Exercise data ::
-.-.-

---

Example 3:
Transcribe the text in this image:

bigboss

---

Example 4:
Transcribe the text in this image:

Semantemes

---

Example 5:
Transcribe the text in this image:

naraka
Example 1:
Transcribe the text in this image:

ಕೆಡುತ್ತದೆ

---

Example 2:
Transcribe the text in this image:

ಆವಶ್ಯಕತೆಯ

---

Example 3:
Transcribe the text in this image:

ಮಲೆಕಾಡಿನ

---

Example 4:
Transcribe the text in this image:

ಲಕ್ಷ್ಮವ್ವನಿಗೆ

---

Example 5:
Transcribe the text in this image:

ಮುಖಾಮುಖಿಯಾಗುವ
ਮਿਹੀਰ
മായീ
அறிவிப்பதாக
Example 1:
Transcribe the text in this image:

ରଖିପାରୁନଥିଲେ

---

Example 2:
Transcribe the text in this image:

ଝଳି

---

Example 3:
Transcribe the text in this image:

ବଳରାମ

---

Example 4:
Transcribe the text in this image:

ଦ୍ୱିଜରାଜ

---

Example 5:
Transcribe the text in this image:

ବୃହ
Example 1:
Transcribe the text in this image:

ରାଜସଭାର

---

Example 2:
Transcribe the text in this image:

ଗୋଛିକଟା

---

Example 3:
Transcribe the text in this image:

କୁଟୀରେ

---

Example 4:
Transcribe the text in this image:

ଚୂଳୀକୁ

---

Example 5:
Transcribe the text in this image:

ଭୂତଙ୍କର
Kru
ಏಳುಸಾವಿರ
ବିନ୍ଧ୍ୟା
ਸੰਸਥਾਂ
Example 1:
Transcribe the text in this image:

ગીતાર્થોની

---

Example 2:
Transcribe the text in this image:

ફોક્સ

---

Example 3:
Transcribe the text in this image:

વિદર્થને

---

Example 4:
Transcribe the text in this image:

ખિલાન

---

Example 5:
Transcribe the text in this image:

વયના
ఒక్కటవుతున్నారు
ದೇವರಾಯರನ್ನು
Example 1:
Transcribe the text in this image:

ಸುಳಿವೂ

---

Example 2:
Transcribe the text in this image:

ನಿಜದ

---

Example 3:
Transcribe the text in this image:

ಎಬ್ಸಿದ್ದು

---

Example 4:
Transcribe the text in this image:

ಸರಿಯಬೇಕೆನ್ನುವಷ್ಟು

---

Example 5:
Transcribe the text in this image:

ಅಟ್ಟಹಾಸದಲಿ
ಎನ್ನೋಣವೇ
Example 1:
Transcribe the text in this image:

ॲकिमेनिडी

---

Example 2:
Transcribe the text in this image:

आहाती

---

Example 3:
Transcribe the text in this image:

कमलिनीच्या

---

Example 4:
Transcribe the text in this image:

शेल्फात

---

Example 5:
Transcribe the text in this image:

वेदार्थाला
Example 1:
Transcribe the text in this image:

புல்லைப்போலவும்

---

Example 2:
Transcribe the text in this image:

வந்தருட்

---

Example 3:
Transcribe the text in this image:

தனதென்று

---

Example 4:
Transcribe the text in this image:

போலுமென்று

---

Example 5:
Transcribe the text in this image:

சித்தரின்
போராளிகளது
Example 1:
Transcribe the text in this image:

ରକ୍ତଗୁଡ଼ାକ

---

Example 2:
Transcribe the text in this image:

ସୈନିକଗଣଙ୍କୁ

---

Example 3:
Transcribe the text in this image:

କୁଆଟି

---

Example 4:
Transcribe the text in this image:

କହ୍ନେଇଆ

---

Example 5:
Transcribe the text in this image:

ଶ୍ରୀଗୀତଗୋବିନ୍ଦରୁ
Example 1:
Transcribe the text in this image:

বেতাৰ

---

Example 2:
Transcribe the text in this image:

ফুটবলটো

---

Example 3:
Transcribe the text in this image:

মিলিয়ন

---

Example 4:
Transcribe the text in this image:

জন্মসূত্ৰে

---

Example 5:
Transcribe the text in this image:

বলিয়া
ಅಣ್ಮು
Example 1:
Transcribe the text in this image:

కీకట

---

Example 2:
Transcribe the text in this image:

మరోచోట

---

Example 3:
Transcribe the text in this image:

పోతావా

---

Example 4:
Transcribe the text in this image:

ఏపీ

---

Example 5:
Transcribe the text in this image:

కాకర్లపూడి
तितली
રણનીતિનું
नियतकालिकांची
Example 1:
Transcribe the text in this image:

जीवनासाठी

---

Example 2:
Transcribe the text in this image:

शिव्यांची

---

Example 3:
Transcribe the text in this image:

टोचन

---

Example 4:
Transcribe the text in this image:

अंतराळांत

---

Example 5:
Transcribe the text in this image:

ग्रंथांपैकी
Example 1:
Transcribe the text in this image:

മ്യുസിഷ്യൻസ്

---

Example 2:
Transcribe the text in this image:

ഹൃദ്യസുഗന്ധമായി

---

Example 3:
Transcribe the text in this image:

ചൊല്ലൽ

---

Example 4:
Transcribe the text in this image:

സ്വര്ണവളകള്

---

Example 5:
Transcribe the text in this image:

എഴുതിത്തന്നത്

-.-.-

Exercise objective :: Could you transcribe all of the entries exactly, leaving nothing out?

Output for this exercise ::
---

Example 3:
Transcribe the text in this image:

bigboss

---

Example 4:
Transcribe the text in this image:

Semantemes

---

Example 5:
Transcribe the text in this image:

naraka
Example 1:
Transcribe the text in this image:

ಕೆಡುತ್ತದೆ

---

Example 2:
Transcribe the text in this image:

ಆವಶ್ಯಕತೆಯ

---

Example 3:
Transcribe the text in this image:

ಮಲೆಕಾಡಿನ

---

Example 4:
Transcribe the text in this image:

ಲಕ್ಷ್ಮವ್ವನಿಗೆ

---

Example 5:
Transcribe the text in this image:

ಮುಖಾಮುಖಿಯಾಗುವ
ਮਿਹੀਰ
മായീ
அறிவிப்பதாக
Example 1:
Transcribe the text in this image:

ରଖିପାରୁନଥିଲେ

---

Example 2:
Transcribe the text in this image:

ଝଳି

---

Example 3:
Transcribe the text in this image:

ବଳରାମ

---

Example 4:
Transcribe the text in this image:

ଦ୍ୱିଜରାଜ

---

Example 5:
Transcribe the text in this image:

ବୃହ
Example 1:
Transcribe the text in this image:

ରାଜସଭାର

---

Example 2:
Transcribe the text in this image:

ଗୋଛିକଟା

---

Example 3:
Transcribe the text in this image:

କୁଟୀରେ

---

Example 4:
Transcribe the text in this image:

ଚୂଳୀକୁ

---

Example 5:
Transcribe the text in this image:

ଭୂତଙ୍କର
Kru
ಏಳುಸಾವಿರ
ବିନ୍ଧ୍ୟା
ਸੰਸਥਾਂ
Example 1:
Transcribe the text in this image:

ગીતાર્થોની

---

Example 2:
Transcribe the text in this image:

ફોક્સ

---

Example 3:
Transcribe the text in this image:

વિદર્થને

---

Example 4:
Transcribe the text in this image:

ખિલાન

---

Example 5:
Transcribe the text in this image:

વયના
ఒక్కటవుతున్నారు
ದೇವರಾಯರನ್ನು
Example 1:
Transcribe the text in this image:

ಸುಳಿವೂ

---

Example 2:
Transcribe the text in this image:

ನಿಜದ

---

Example 3:
Transcribe the text in this image:

ಎಬ್ಸಿದ್ದು

---

Example 4:
Transcribe the text in this image:

ಸರಿಯಬೇಕೆನ್ನುವಷ್ಟು

---

Example 5:
Transcribe the text in this image:

ಅಟ್ಟಹಾಸದಲಿ
ಎನ್ನೋಣವೇ
Example 1:
Transcribe the text in this image:

ॲकिमेनिडी

---

Example 2:
Transcribe the text in this image:

आहाती

---

Example 3:
Transcribe the text in this image:

कमलिनीच्या

---

Example 4:
Transcribe the text in this image:

शेल्फात

---

Example 5:
Transcribe the text in this image:

वेदार्थाला
Example 1:
Transcribe the text in this image:

புல்லைப்போலவும்

---

Example 2:
Transcribe the text in this image:

வந்தருட்

---

Example 3:
Transcribe the text in this image:

தனதென்று

---

Example 4:
Transcribe the text in this image:

போலுமென்று

---

Example 5:
Transcribe the text in this image:

சித்தரின்
போராளிகளது
Example 1:
Transcribe the text in this image:

ରକ୍ତଗୁଡ଼ାକ

---

Example 2:
Transcribe the text in this image:

ସୈନିକଗଣଙ୍କୁ

---

Example 3:
Transcribe the text in this image:

କୁଆଟି

---

Example 4:
Transcribe the text in this image:

କହ୍ନେଇଆ

---

Example 5:
Transcribe the text in this image:

ଶ୍ରୀଗୀତଗୋବିନ୍ଦରୁ
Example 1:
Transcribe the text in this image:

বেতাৰ

---

Example 2:
Transcribe the text in this image:

ফুটবলটো

---

Example 3:
Transcribe the text in this image:

মিলিয়ন

---

Example 4:
Transcribe the text in this image:

জন্মসূত্ৰে

---

Example 5:
Transcribe the text in this image:

বলিয়া
ಅಣ್ಮು
Example 1:
Transcribe the text in this image:

కీకట

---

Example 2:
Transcribe the text in this image:

మరోచోట

---

Example 3:
Transcribe the text in this image:

పోతావా

---

Example 4:
Transcribe the text in this image:

ఏపీ

---

Example 5:
Transcribe the text in this image:

కాకర్లపూడి
तितली
રણનીતિનું
नियतकालिकांची
Example 1:
Transcribe the text in this image:

जीवनासाठी

---

Example 2:
Transcribe the text in this image:

शिव्यांची

---

Example 3:
Transcribe the text in this image:

टोचन

---

Example 4:
Transcribe the text in this image:

अंतराळांत

---

Example 5:
Transcribe the text in this image:

ग्रंथांपैकी
Example 1:
Transcribe the text in this image:

മ്യുസിഷ്യൻസ്

---

Example 2:
Transcribe the text in this image:

ഹൃദ്യസുഗന്ധമായി

---

Example 3:
Transcribe the text in this image:

ചൊല്ലൽ

---

Example 4:
Transcribe the text in this image:

സ്വര്ണവളകള്

---

Example 5:
Transcribe the text in this image:

എഴുതിത്തന്നത്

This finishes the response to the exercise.